I love Malcolm Gladwell. I was completely blown away by his book Outliers.  It was one of those books that changed my perspective; it started in motion a huge paradigm shift in how I view success.  Not long after, I searched his name on TED.  Recently, I had my high school ELA students watch his presentation: "Malcolm Gladwell on Spaghetti Sauce".  I was intrigued by what they came up with and inspired by the conversations it generated.

Analogies are very effective.  In his TED Talk Gladwell really uses one big analogy.  He talks about how Howard Markowitz totally revolutionized the food industry through statistical analysis.  More importantly, Markowitz looked beyond the numbers and tried to understand the "why" - something that Gladwell is very familiar with.  I love Markowitz's quote "there is no perfect Pepsi, only perfect Pepsis'!"  Howard's job was to sell products: actually, to help companies sell products by figuring out what people wanted.  He existed in a time when companies spent extensive hours collecting data about what variety of food/drink/whatever people liked best.  Markowitz started going about it differently - he grouped people together and created products based on groupings.  This was a sophisticated marketing move and Howard made many companies a lot of money.  Gladwell touches on Howard's work with spaghetti companies like Ragu and Prego.  Rather than make one spaghetti sauce that appealed to the highest number of consumers, Howard consulted his companies to make several different varieties (36 actually, in 6 varieties) to meet many consumers wants/needs.  Gladwell ties it all together and makes sure that his viewers/listeners understand his analogy: "in embracing the diversity of human beings we find true happiness."

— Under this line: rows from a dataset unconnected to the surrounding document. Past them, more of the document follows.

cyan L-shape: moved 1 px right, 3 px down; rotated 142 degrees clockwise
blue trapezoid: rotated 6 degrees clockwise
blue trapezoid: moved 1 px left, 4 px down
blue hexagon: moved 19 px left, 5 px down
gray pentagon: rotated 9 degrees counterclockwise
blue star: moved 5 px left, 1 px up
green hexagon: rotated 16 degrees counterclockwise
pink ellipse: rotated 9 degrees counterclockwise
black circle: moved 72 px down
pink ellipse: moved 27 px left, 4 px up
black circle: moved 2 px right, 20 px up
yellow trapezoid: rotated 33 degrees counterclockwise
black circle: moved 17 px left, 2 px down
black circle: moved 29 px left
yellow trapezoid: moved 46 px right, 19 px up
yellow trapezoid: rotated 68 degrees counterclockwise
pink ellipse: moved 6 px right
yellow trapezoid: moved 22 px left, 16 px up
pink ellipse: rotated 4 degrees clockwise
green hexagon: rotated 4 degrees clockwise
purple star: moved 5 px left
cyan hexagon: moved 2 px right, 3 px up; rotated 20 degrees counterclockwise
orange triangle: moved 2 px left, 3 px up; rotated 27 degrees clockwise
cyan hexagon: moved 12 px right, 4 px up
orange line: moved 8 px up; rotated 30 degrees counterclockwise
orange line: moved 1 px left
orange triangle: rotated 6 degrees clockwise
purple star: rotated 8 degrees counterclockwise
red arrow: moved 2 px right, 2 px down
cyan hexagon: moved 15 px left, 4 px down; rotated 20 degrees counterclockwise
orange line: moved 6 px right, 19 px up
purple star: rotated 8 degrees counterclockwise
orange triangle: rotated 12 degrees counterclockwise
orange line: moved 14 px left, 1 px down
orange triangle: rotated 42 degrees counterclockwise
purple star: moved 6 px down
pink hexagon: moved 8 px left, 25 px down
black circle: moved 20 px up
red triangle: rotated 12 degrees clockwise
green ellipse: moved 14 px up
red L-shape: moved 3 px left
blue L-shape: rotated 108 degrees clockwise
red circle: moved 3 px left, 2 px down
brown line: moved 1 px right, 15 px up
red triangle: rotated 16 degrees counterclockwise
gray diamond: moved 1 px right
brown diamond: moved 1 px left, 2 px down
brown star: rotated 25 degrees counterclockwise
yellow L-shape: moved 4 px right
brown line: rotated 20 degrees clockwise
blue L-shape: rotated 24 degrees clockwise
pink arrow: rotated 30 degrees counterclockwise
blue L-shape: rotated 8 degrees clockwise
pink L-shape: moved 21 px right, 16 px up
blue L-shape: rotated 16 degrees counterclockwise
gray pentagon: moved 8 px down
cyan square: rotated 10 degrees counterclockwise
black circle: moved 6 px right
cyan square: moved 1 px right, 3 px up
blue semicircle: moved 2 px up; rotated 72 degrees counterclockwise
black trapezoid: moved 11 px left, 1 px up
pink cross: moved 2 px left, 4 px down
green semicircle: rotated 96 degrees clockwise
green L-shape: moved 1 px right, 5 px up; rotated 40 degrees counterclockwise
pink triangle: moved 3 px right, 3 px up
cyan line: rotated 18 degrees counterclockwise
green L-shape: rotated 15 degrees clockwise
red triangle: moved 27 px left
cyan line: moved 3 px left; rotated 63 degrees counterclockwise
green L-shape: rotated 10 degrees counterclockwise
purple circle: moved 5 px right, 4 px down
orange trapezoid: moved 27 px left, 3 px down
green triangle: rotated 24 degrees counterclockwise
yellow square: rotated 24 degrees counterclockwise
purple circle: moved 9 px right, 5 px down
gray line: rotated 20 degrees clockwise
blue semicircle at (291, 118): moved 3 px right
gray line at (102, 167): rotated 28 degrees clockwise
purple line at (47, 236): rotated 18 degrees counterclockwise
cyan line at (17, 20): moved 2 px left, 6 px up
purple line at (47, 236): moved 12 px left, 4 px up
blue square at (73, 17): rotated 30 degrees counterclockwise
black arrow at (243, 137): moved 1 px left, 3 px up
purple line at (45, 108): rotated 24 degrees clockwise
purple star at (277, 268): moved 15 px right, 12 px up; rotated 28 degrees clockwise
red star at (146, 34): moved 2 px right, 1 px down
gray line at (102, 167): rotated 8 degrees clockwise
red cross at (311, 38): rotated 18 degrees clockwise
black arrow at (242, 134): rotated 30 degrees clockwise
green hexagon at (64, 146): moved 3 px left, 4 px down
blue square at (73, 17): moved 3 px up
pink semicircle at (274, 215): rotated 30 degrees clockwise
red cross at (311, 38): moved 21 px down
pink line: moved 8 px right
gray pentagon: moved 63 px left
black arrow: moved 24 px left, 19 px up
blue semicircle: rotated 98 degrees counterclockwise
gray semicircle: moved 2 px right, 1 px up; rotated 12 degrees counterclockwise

I couldn't help but apply Markowitz and Gladwell's thoughts to the educations system.  Wouldn't it be wonderful if someone like Markowitz would come and revolutionize the Education System.  First, the system would be tailored to the needs of students - it would be built to meet the desires, wants, and needs of students.  Secondly, we would take into account the needs, wants, desires of groups of students.  Granted, we already do this to some extent, but not anywhere near how Howard recommended for the food industry.  After all, what's the payoff?  Prego made $600 million from Markowitz's suggestions of groupings and diversity.  But that's different - that's the corporate world.  Education is not the corporate world.  There is one teacher for every 17 students; we are very clear on the rules and where we stand on the possibility of embracing diversity.  Do what you can seems to be the message.  We understand the principles behind flexible grouping and tailored programming ; we understand the need for it; what we don't understand, is how to actually implement it effectively.  If, however, there was a possibility of making $600 million I am sure that we would find a way.  We need to make the conscious effort to invest in student's futures.  After all, the payoff is bigger than any monetary denomination: and if you don't agree with that then you are in the wrong profession.